After each Reason–Act–Evaluation cycle, the memory for the current page is updated and serialized into an external cache. When the agent revisits the same URL, the stored summary and cached actions are reloaded to reconstruct local context, enabling consistent reasoning, efficient replay, and branch pruning. Moreover, during subsequent task decomposition, the visited actions recorded in the page memory are incorporated into the reasoning context, allowing the agent to refine subtasks based on explored website structures and improve decomposition accuracy. By structuring memory at the page level and coupling it with system-level command traces, the agent can (i) avoid redundant exploration, (ii) compress historical traces into meaningful summaries, and (iii) recover relevant state rapidly during nearest-URL replay or background reasoning.

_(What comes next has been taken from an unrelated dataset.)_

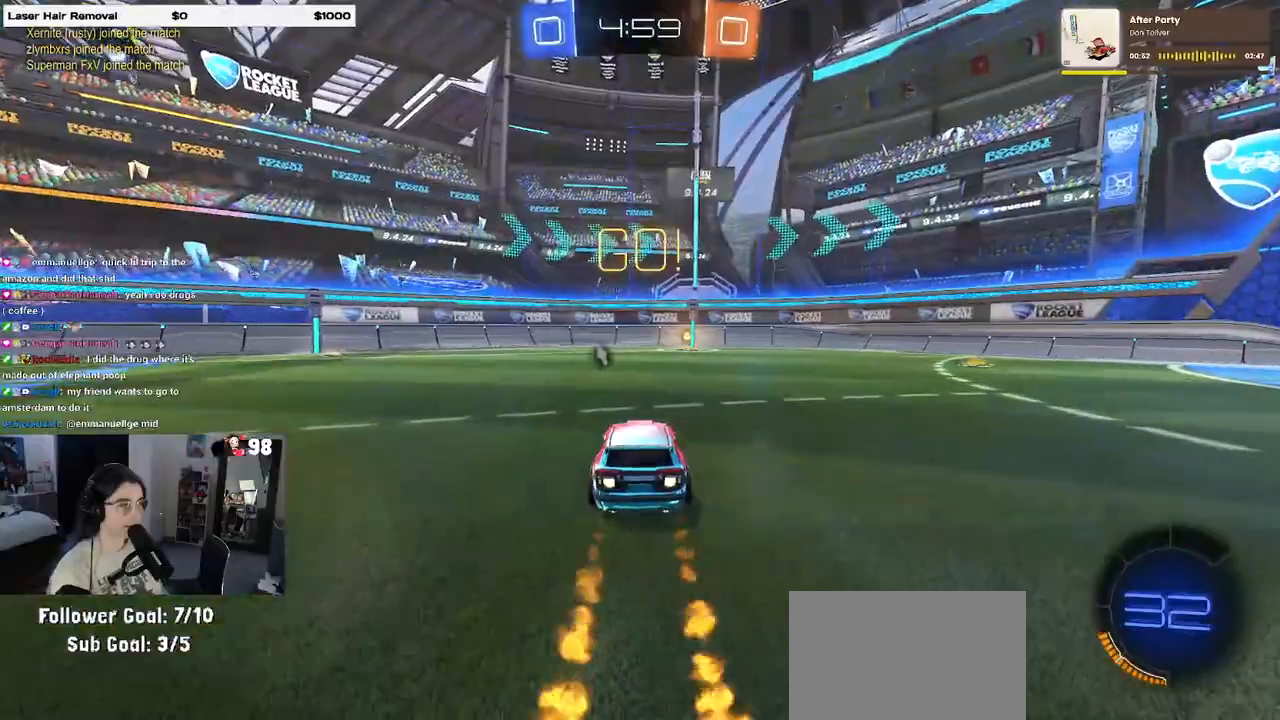
{"buttons": ["R2"], "left_stick": "center", "right_stick": "center", "events": [[50, "TRIANGLE", "down"], [167, "TRIANGLE", "up"], [383, "R1", "up"]]}
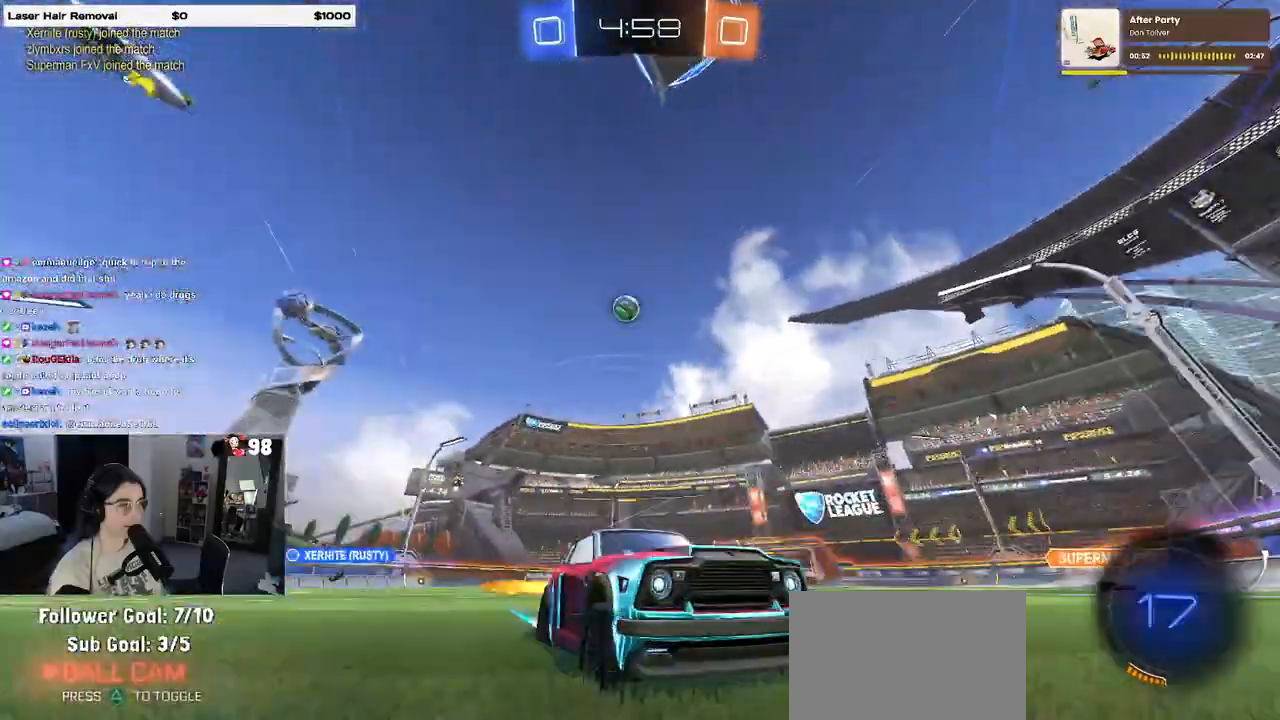
{"buttons": ["R1", "R2"], "left_stick": "right", "right_stick": "center", "events": [[33, "left_stick", "right"], [100, "SQUARE", "down"], [217, "SQUARE", "up"], [433, "R1", "down"]]}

Table 2: Comparison of the success rate (SR) of our method with baseline agents on the WebArena (WA) benchmark. Published baselines are shown in the upper block, while our method is reported in the lower block.
Method Model SR (%) Shopping Shopping Admin GitLab Map Reddit Multisite
WebArena [17] GPT-4-Turbo 16.5 16.6 15.9 10.0 22.9 21.7 16.7
BrowserGym [23] GPT-4o 23.5
AutoWebGLM[31] ChatGLM3-6B 18.2
AutoEval [32] GPT-4 26.9 39.6 20.9 25.0 27.5 20.8 16.7
SteP [33] GPT-4-Turbo 33.3 33.2 32.4 26.7 35.8 52.8 12.5
AWM [34] GPT-4 35.5 32.1 29.1 35.0 42.2 54.7 18.8
API Hybrid Agent [35] GPT-4o 38.9 25.7 41.2 44.4 45.9 51.9 16.7
WebPilot [36] GPT-4o 37.2 36.9 24.7 39.4 33.9 65.1 *
AgentOccam-Judge [37] GPT-4-Turbo 45.7 43.3 46.2 38.9 52.3 67.0 16.7
Tree Search [20] GPT-4o 19.2 27.8 16.5 13.9 26.6 11.3 16.7
Branch-and-Browse (Ours) GPT-4o 35.8 34.6 26.4 36.7 46.8 50.9 18.8
Figure 4: Ablation results on WebArena (812 tasks): average time per successful task across all sites. Failed tasks are excluded since they often fall into repetitive exploration loops, leading to disproportionately high and uninformative time consumption.

4 Evaluation↩︎

In this section, we systematically evaluate our approach in a realistic environment for testing autonomous language agents on complex web tasks. Our evaluation is designed to answer the following questions:

  • Q1: How does Branch-and-Browse perform compared to existing web agent baselines across different website categories and task types?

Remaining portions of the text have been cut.